WHAT TO DO>
A) Answer these questions from the text on Texas domestic violence law below:
(i) Which civil right does the text give as an example of one that could be lost?
(ii) What class of offense is a first family violence assault?
(iii) What kind of felony is aggravated assault?
B) Decide whether each statement agrees with the text on Texas domestic violence law below. Answer yes or no, and quote the words of the text that decide it.
(i) Assaults against family members are punished more harshly than assaults against strangers.
(ii) A second offense of family violence is a misdemeanor.
(iii) A threat of imminent bodily harm can count as assault.
C) Carry on the text on Texas domestic violence law below, starting after its final sentence.

TEXT SECTION>
Under Texas law, if you commit an assault against a family member, a partner in a dating relationship, or even someone that resides in the same household, it can lead to charges of domestic/family violence. Domestic/Family assaults are treated more severely than assaults against strangers.
If a Court finds that you committed an act of domestic/family violence, not only could you face more jail time, but you could also lose certain civil rights, such as the right to posses a firearm.
Punishments for Family/Domestic Violence
Domestic Assault (Texas Penal Code §22.01(b)(2)):
A person commits the offense of assault when they intentionally, knowingly or recklessly cause bodily injury to another person. Assault can also include a threat of imminent bodily harm or causing contact when the accused should have reason to believe the contact will be offensive.
When an assault is allegedly committed against a family or household member, or a person with whom the accused is in a dating relationship, then it falls under family violence or domestic assault. A first offense will be a Class A misdemeanor, like any other assault. However, the second offense of family violence is a third-degree felony.
If during the commission of an assault, a person use or exhibits a deadly weapon, or causes serious bodily injury to another, that person may be charged with aggravated assault, a second-degree felony.

PROVIDED MATERIAL>
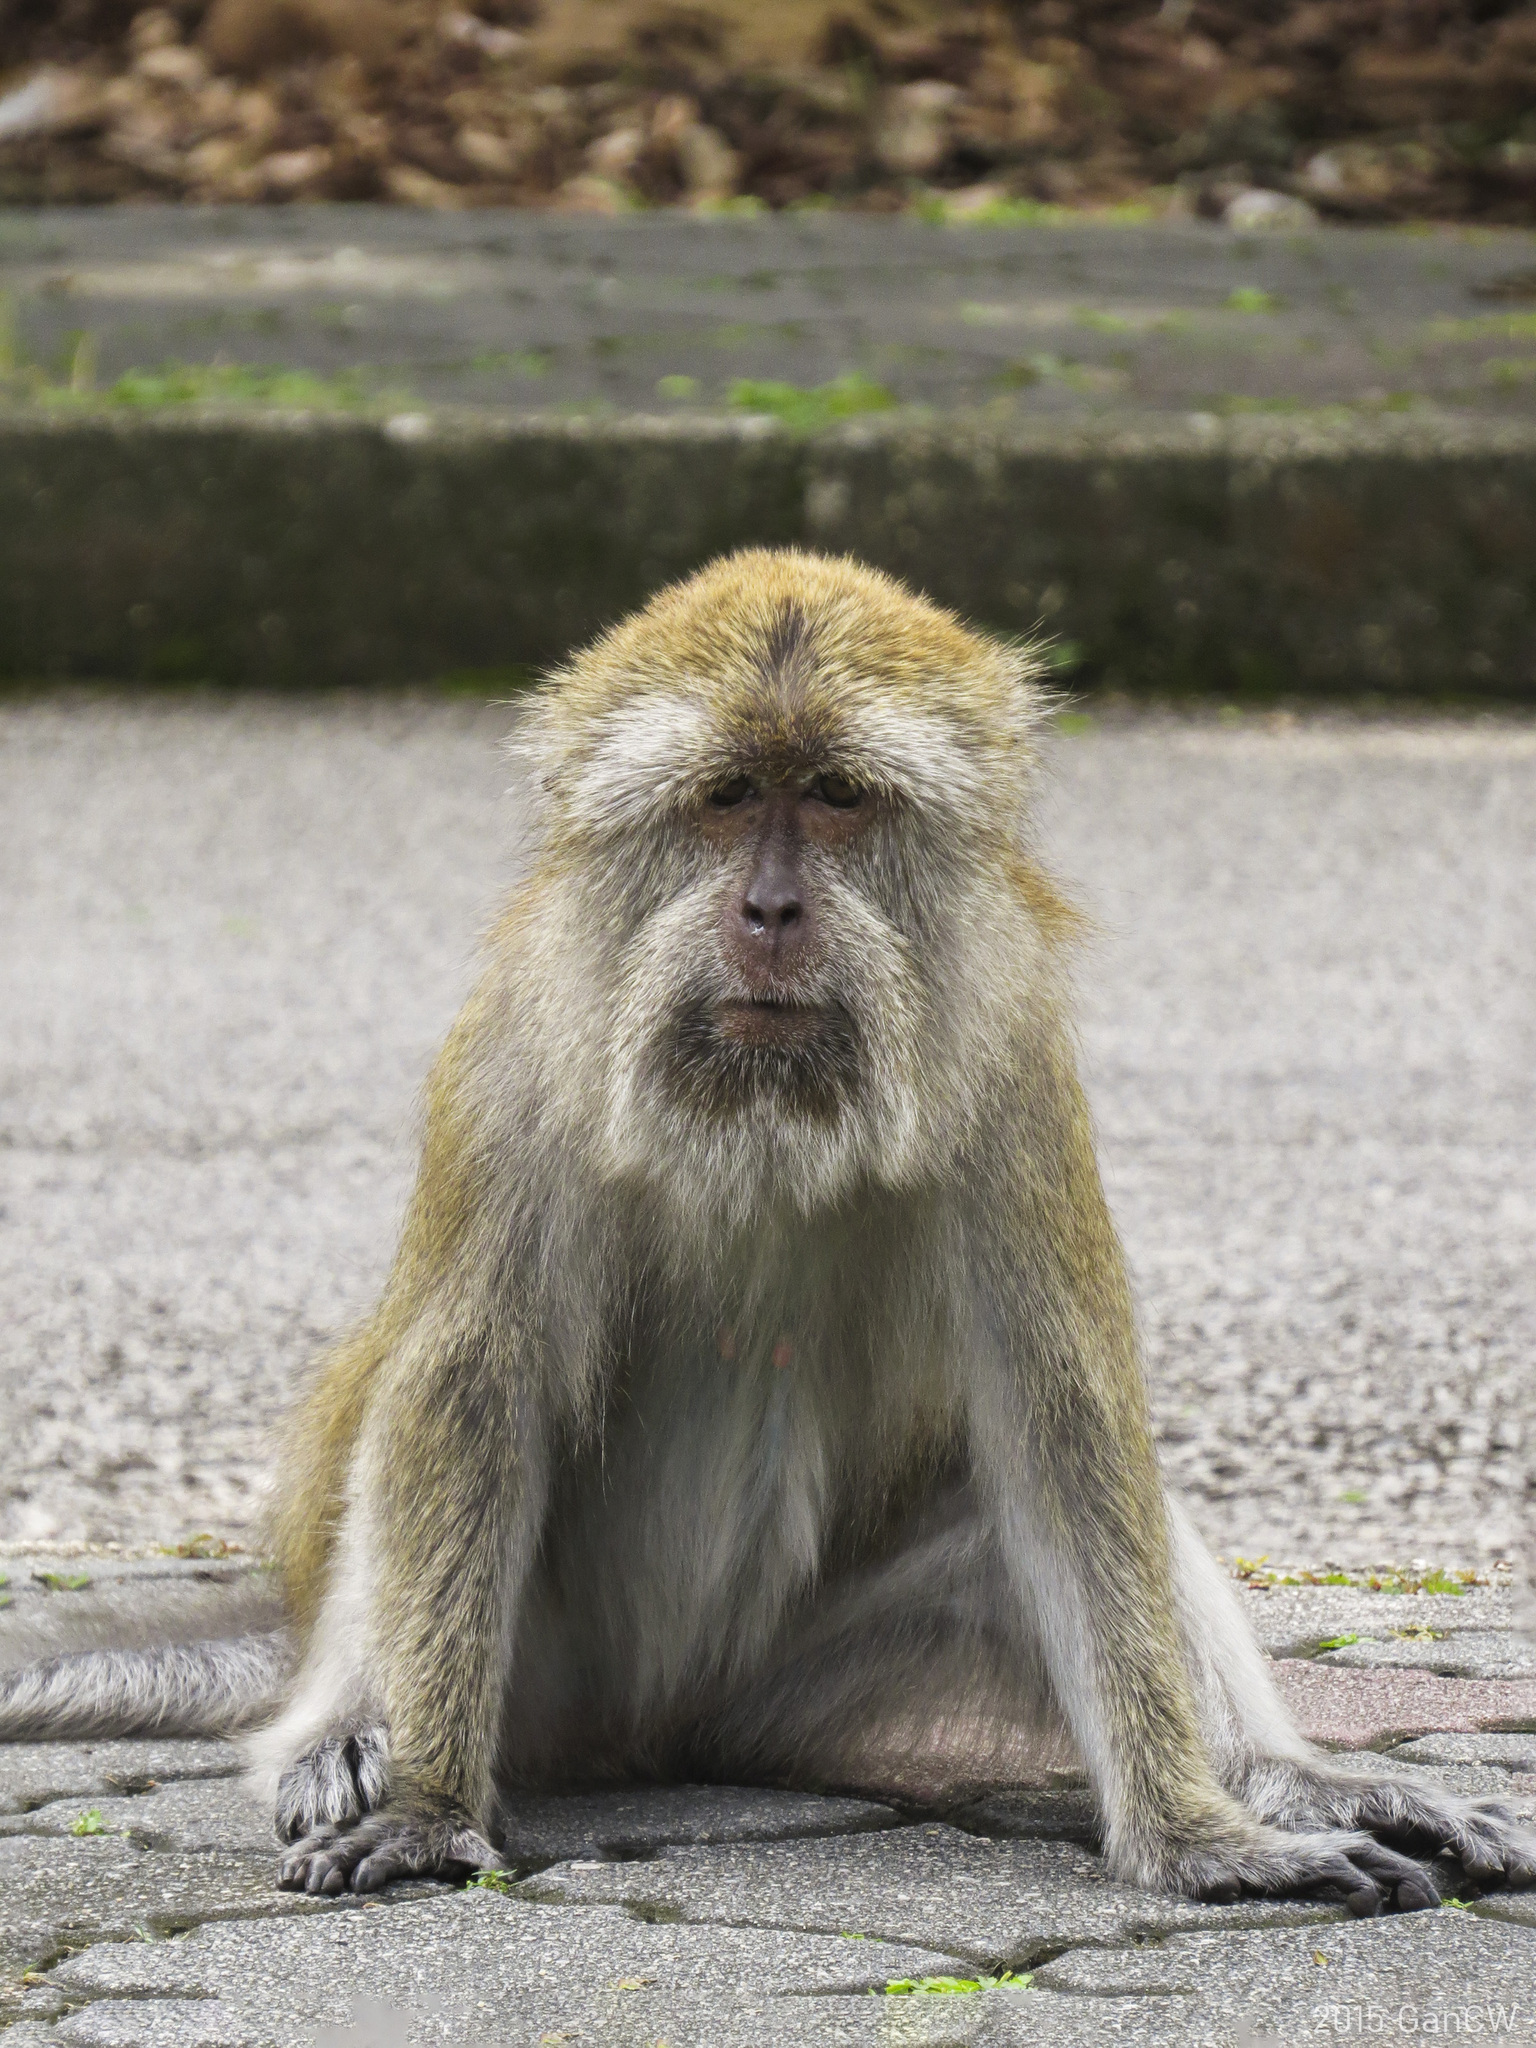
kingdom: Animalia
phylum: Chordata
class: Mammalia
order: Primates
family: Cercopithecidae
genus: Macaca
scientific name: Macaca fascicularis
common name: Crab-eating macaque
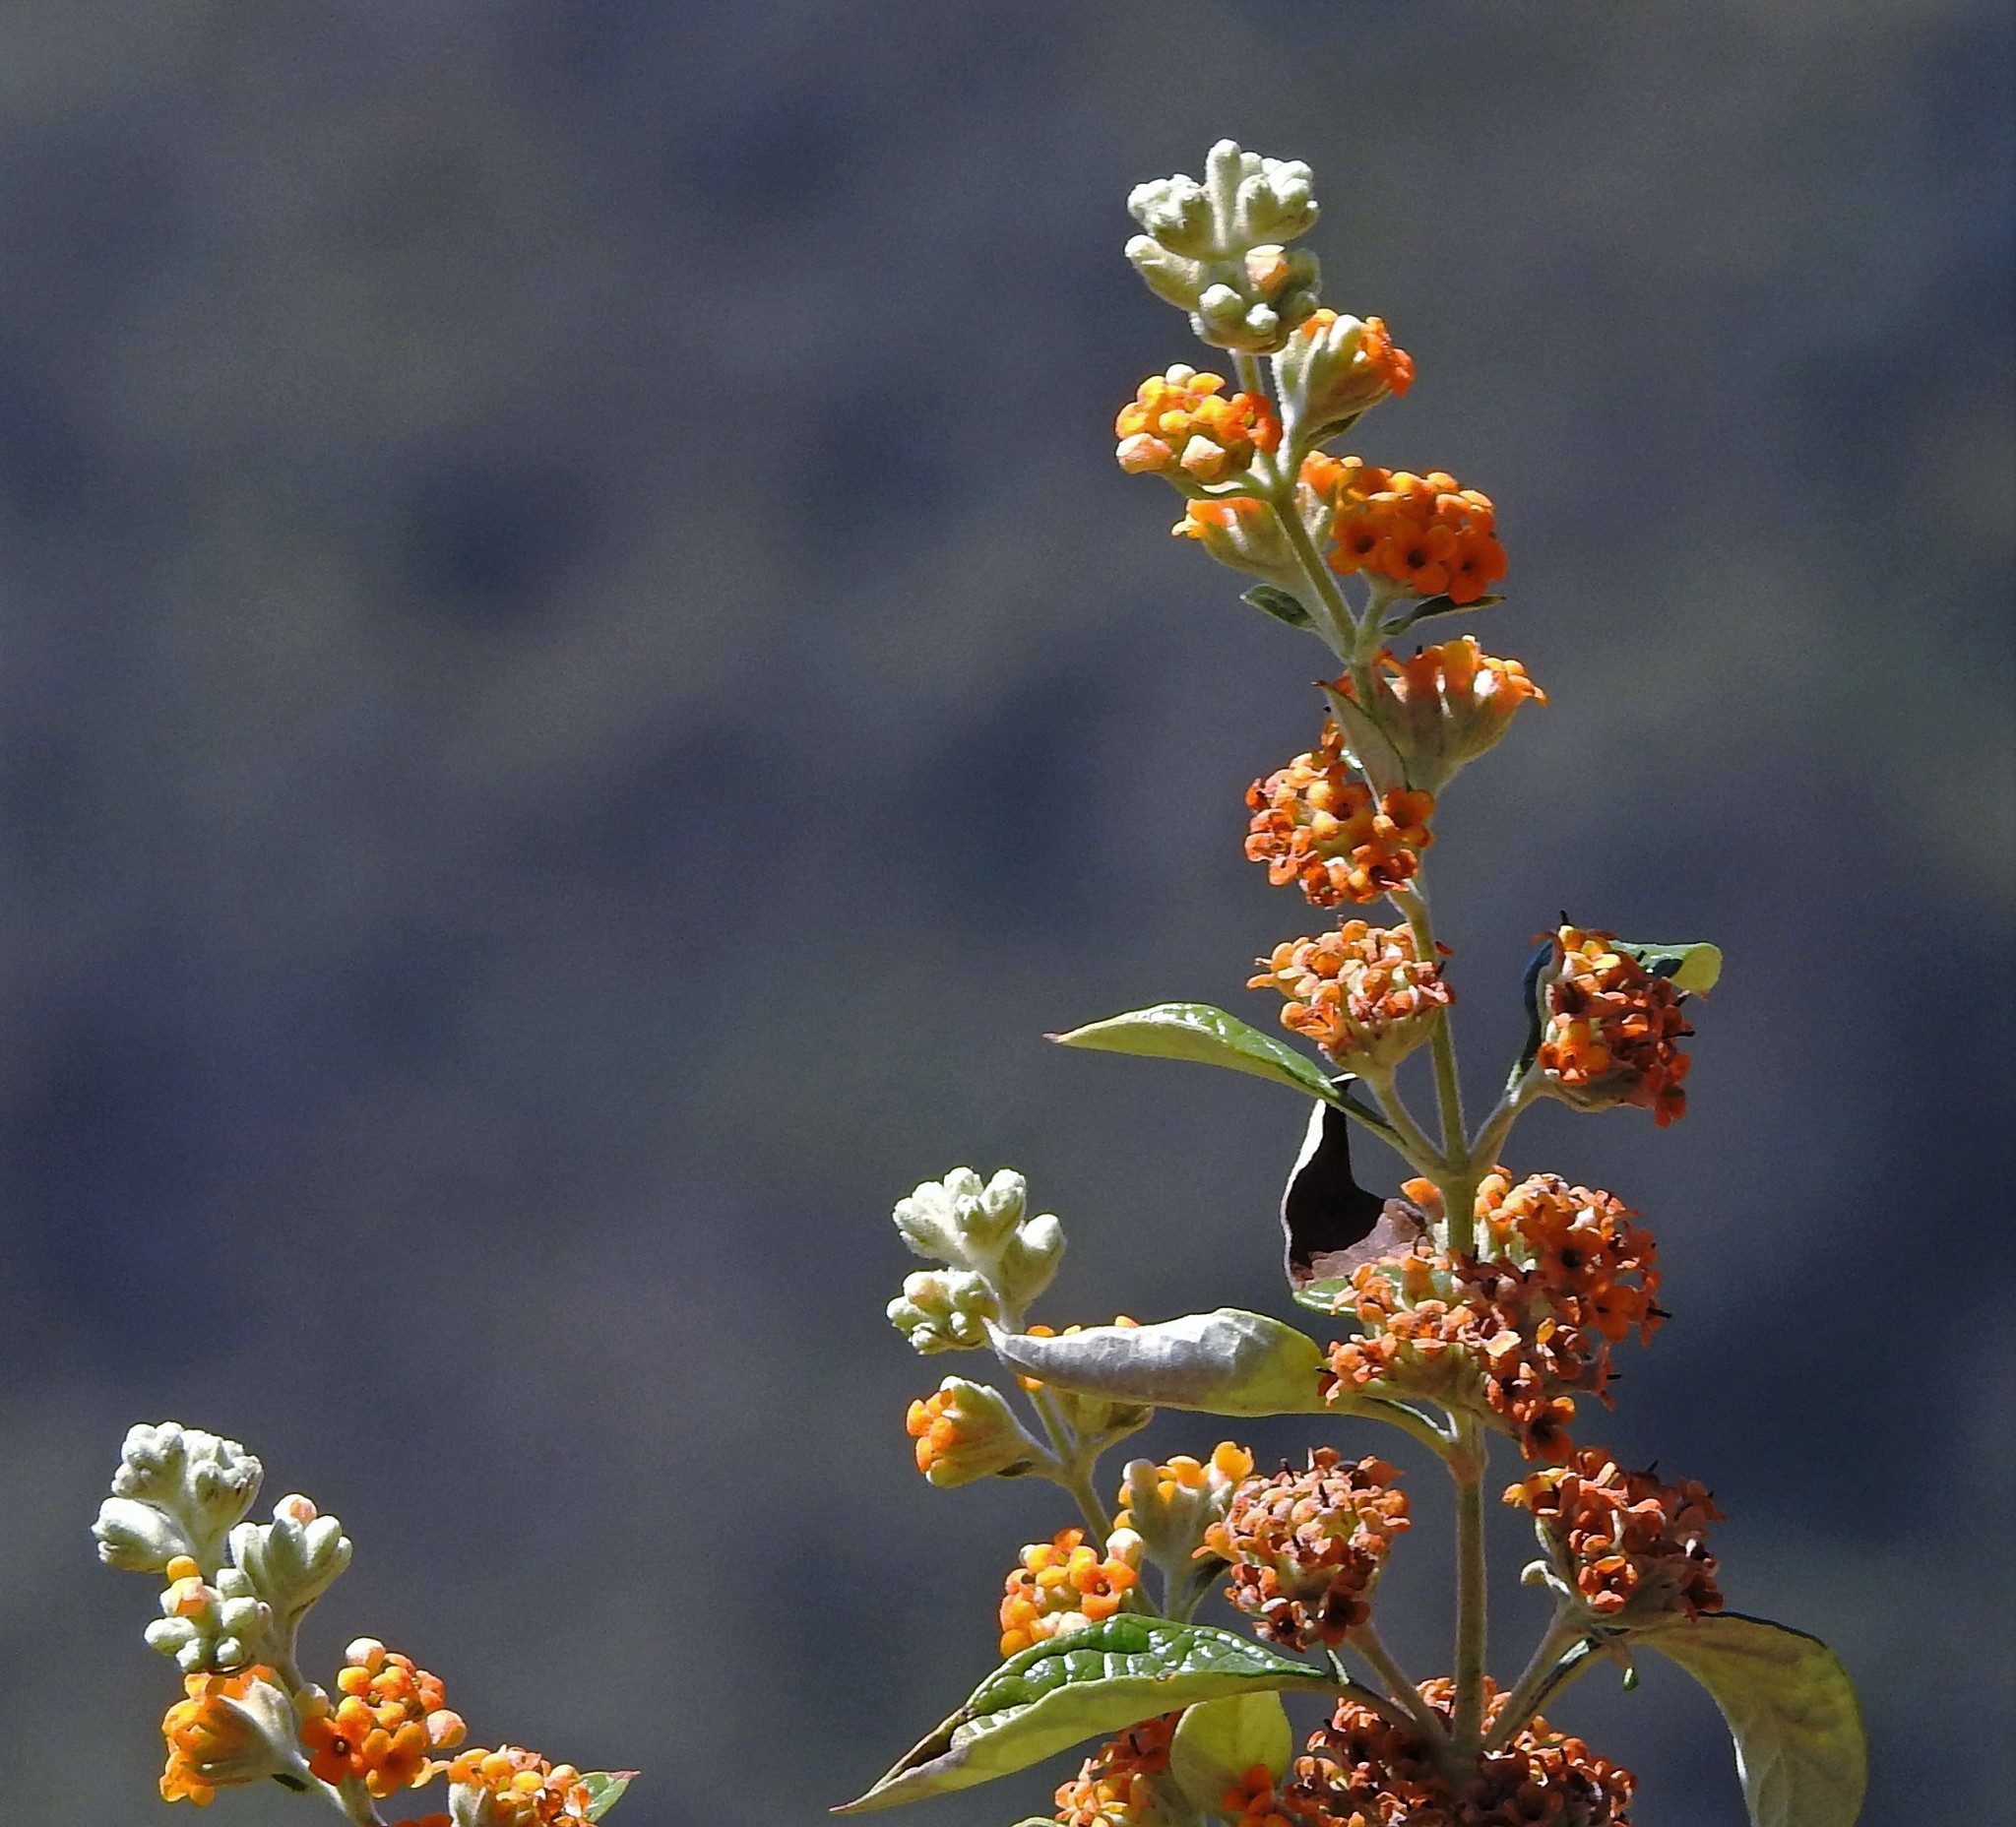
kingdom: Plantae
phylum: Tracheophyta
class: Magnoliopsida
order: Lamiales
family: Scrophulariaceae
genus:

WRITTEN RESPONSES>
A)
(i) The right to possess a firearm.
(ii) A Class A misdemeanor.
(iii) A second-degree felony.

B)
(i) Yes: "Domestic/Family assaults are treated more severely than assaults against strangers."
(ii) No: "However, the second offense of family violence is a third-degree felony."
(iii) Yes: "Assault can also include a threat of imminent bodily harm"

C)
Assault by Strangulation (Texas Penal Code §22.01(b)(2)(B)):
An assault during which the accused is alleged to have applied pressure on the family or household member’s throat or neck or blocked his or her nose or mouth could result in stiffer penalties. These charges are usually listed as “impede breath/circulation” of another.
A first charge is a third-degree felony. If you have any prior convictions for domestic assault, then the charges are a second-degree felony.
Civil Penalties in Domestic/Family Violence cases
If there is a finding of family violence in a criminal case it could affect your civil rights in later proceedings. This includes the right to visit your children and the right to bear a firearm.
An alleged victim may file a Protective Order (restraining order) as part of the criminal case. See below for more information.
Jorge Vela fight
The State of Texas takes all cases of domestic/family violence very seriously. However, in some cases, a simple marital dispute or heated argument can lead to an unintentional arrest. Many times, a complaining victim may want to withdraw allegations or charges.
Your attorney can reach out to alleged victims and witnesses in order to determine if there is enough evidence to proceed with the charges. Depending on the facts of the case, your attorney may be able to get your charges reduced or even dismissed if the victim does not wish to proceed. The decision to continue prosecution, even after a victim withdraws charges, rests solely on the prosecutor. Therefore, you need an attorney to negotiate on your behalf.
Jorge Vela spent seven years as a prosecutor. As your attorney, he can negotiate directly with the District Attorney's Office in order to help fight your charges.
Protective Order Hearing
After accusations of domestic assault, the victim or the police may apply for a protective order from the court. This type of final protective order requires that a hearing be scheduled and that the accused have the opportunity to contest the protective order.
You can be represented by an Austin criminal defense lawyer at this hearing. Make sure you hire an attorney who knows how to handle your case. Jorge Vela has experience defending individuals in protective order hearings. Contact the Law Office of Jorge Vela to schedule a free consultation today.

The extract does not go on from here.